Target acquisition is one of the most widespread processes during optical inspection and metrology of semiconductor. Every inspection or metrology recipe to test a semiconductor process requires accurate navigation to the target and identification and acquisition of the feature to be inspected. Presently, target acquisition is typically performed via special acquisition patterns that are printed together with layers of the wafer, next to the positions where the actual inspection or metrology operations are to be performed. The images of these acquisition patterns are captured via an imaging tool and an analysis algorithm is used to verify that the captured image contain the acquisition pattern, and calculate the target image coordinates on the true wafer.
The measurement of overlay and alignment error on a wafer is one of the most critical process control techniques used in the manufacturing of integrated circuits and devices. Overlay accuracy generally pertains to the determination of how accurately a first patterned layer aligns with respect to a second patterned layer disposed above or below it.
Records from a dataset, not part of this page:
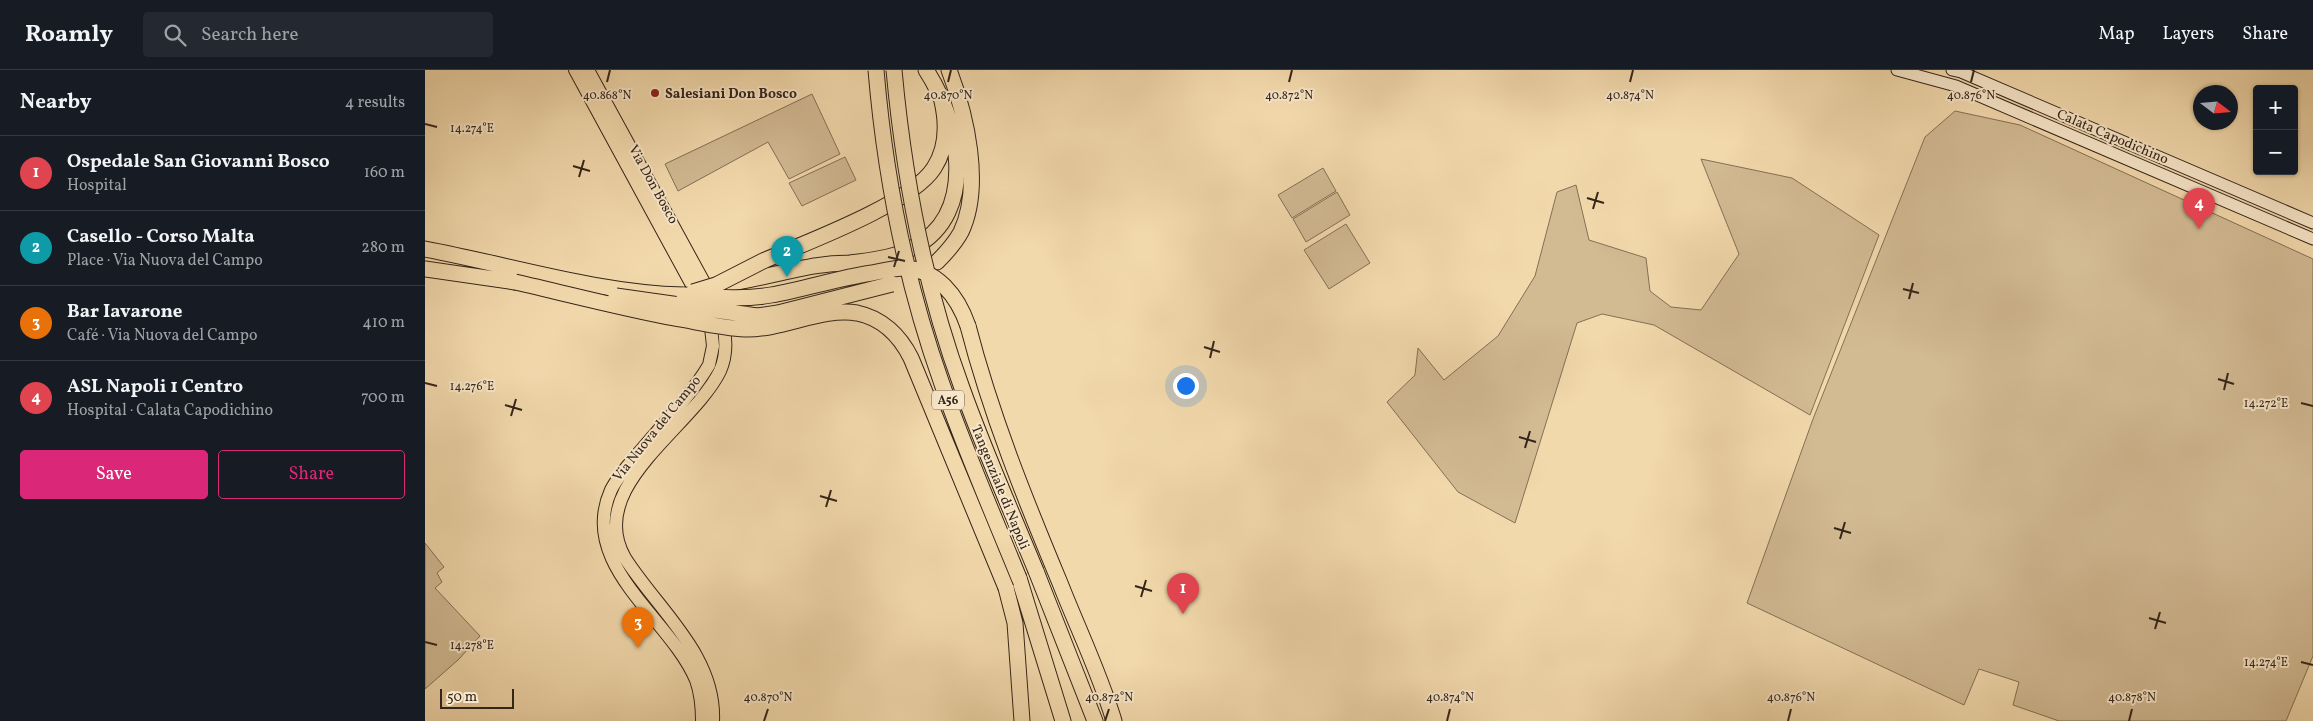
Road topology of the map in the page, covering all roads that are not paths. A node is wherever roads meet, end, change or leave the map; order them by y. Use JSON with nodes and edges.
{"nodes":[{"id":1,"x":575,"y":70,"type":"edge"},
{"id":2,"x":588,"y":70,"type":"edge"},
{"id":3,"x":876,"y":70,"type":"edge"},
{"id":4,"x":894,"y":70,"type":"edge"},
{"id":5,"x":926,"y":70,"type":"edge"},
{"id":6,"x":949,"y":70,"type":"edge"},
{"id":7,"x":1897,"y":70,"type":"edge"},
{"id":8,"x":1957,"y":71,"type":"edge"},
{"id":9,"x":1956,"y":86,"type":"junction"},
{"id":10,"x":942,"y":101,"type":"junction"},
{"id":11,"x":2313,"y":223,"type":"edge"},
{"id":12,"x":2313,"y":239,"type":"edge"},
{"id":13,"x":425,"y":249,"type":"edge"},
{"id":14,"x":425,"y":259,"type":"edge"},
{"id":15,"x":937,"y":262,"type":"dead end"},
{"id":16,"x":851,"y":263,"type":"junction"},
{"id":17,"x":902,"y":268,"type":"junction"},
{"id":18,"x":425,"y":269,"type":"edge"},
{"id":19,"x":514,"y":275,"type":"junction"},
{"id":20,"x":892,"y":284,"type":"dead end"},
{"id":21,"x":716,"y":285,"type":"junction"},
{"id":22,"x":684,"y":295,"type":"junction"},
{"id":23,"x":713,"y":310,"type":"junction"},
{"id":24,"x":701,"y":387,"type":"junction"},
{"id":25,"x":1037,"y":575,"type":"junction"},
{"id":26,"x":1025,"y":596,"type":"junction"},
{"id":27,"x":1099,"y":680,"type":"junction"},
{"id":28,"x":1019,"y":704,"type":"junction"},
{"id":29,"x":702,"y":721,"type":"edge"},
{"id":30,"x":713,"y":721,"type":"edge"},
{"id":31,"x":1022,"y":721,"type":"edge"},
{"id":32,"x":1063,"y":721,"type":"edge"},
{"id":33,"x":1095,"y":721,"type":"edge"},
{"id":34,"x":1114,"y":721,"type":"edge"}],
"edges":[{"from":1,"to":23,"type":"main road","name":"Via Don Bosco"},
{"from":2,"to":23,"type":"main road","name":"Via Don Bosco"},
{"from":3,"to":26,"type":"highway","name":"Tangenziale di Napoli","number":"A56","bridge":true},
{"from":4,"to":25,"type":"highway","name":"Tangenziale di Napoli","bridge":true},
{"from":5,"to":10,"type":"highway"},
{"from":6,"to":15,"type":"highway"},
{"from":7,"to":9,"type":"main road","name":"Calata Capodichino"},
{"from":8,"to":9,"type":"main road"},
{"from":8,"to":11,"type":"main road","name":"Calata Capodichino"},
{"from":9,"to":12,"type":"main road","name":"Calata Capodichino"},
{"from":10,"to":16,"type":"highway","bridge":true},
{"from":10,"to":21,"type":"highway","bridge":true},
{"from":13,"to":19,"type":"highway"},
{"from":14,"to":19,"type":"highway"},
{"from":16,"to":17,"type":"highway","bridge":true},
{"from":16,"to":21,"type":"highway"},
{"from":17,"to":22,"type":"highway","bridge":true},
{"from":17,"to":27,"type":"highway","bridge":true},
{"from":18,"to":19,"type":"highway"},
{"from":19,"to":20,"type":"highway","bridge":true},
{"from":19,"to":22,"type":"highway"},
{"from":19,"to":28,"type":"highway","bridge":true},
{"from":21,"to":22,"type":"highway","bridge":true},
{"from":23,"to":24,"type":"main road","name":"Via Nuova del Campo"},
{"from":24,"to":29,"type":"main road","name":"Via Nuova del Campo"},
{"from":24,"to":30,"type":"main road","name":"Via Nuova del Campo"},
{"from":25,"to":27,"type":"highway"},
{"from":25,"to":33,"type":"highway","name":"Tangenziale di Napoli"},
{"from":26,"to":28,"type":"highway"},
{"from":26,"to":32,"type":"highway","name":"Tangenziale di Napoli","number":"A56"},
{"from":27,"to":34,"type":"highway"},
{"from":28,"to":31,"type":"highway"}]}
Alignment error relates to the determination of how accurately a first pattern aligns with respect to a second pattern disposed on the same layer. The terms overlay and alignment are used herein interchangeably. Presently, overlay and alignment measurements are performed via test patterns that are printed together with layers of the wafer. The images of these test patterns are captured via an imaging tool and an analysis algorithm is used to calculate the relative displacement of the patterns from the captured images.
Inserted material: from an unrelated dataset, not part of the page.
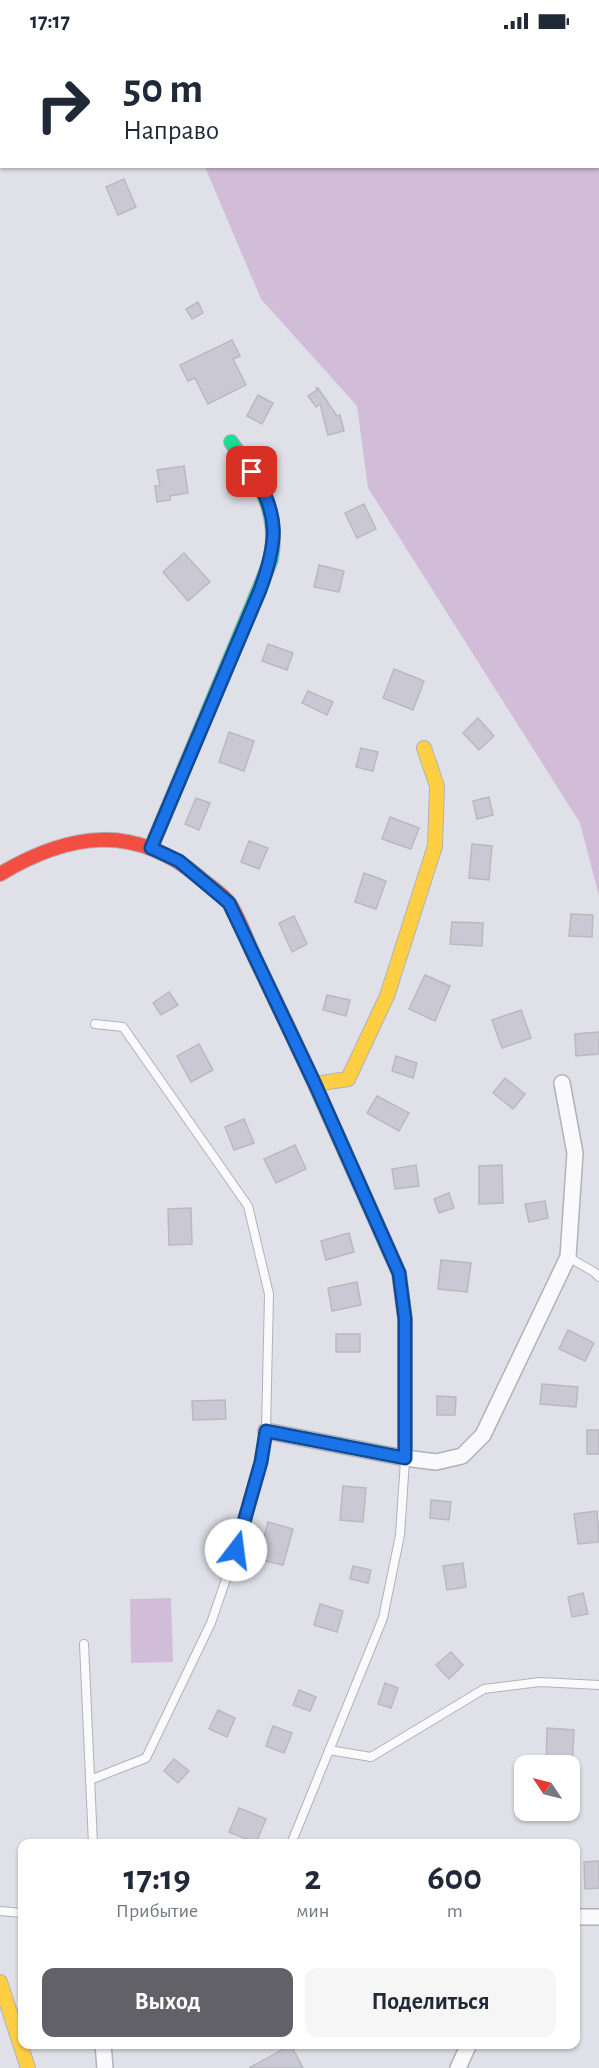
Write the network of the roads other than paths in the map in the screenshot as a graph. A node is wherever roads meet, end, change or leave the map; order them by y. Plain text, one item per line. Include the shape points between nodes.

Conventionally, an object is imaged by an optical tool having a light source for directing incident beams towards the object. The beams are reflected and scattered away from the object towards an image sensor, such as a CCD (charge coupled device) camera. Specifically, there are multiple rays coming from the object. The rays then typically pass through a lens and thereafter form an image of the object at a specific plane, referred to as an image plane. The CCD camera then must be placed at this specific image plane location to achieve a focused image of the target with the least amount of blurring or with the most clarity.
Unfortunately, given conventional mechanical movement mechanisms, it is impossible to position the sensor at the absolute optimum focus position for every acquisition operation or overlay measurement. That is, conventional methods will have tolerances that do not allow movement to a precise enough position for achieving maximum focus for every acquisition operation or overlay measurement.
In addition optical aberrations of the imaging system cause a placement error of the image. For overlay targets, these placement errors are different for the scattered light from the first and second layer. The difference in the aberrations induced placement error causes an error in the overlay measurement. In order to minimize this aberration induced overlay error, accurate centering of the overlay target along the optical axis of the optical system is required.
Accordingly, improved target acquisition and overlay imaging mechanisms are needed. Additionally, a target imaging mechanism that provides flexible placement of the imaging sensor (z) would be beneficial. Additionally, an overlay metrology mechanism that provides flexible placement of the overlay target (x,y) would be beneficial.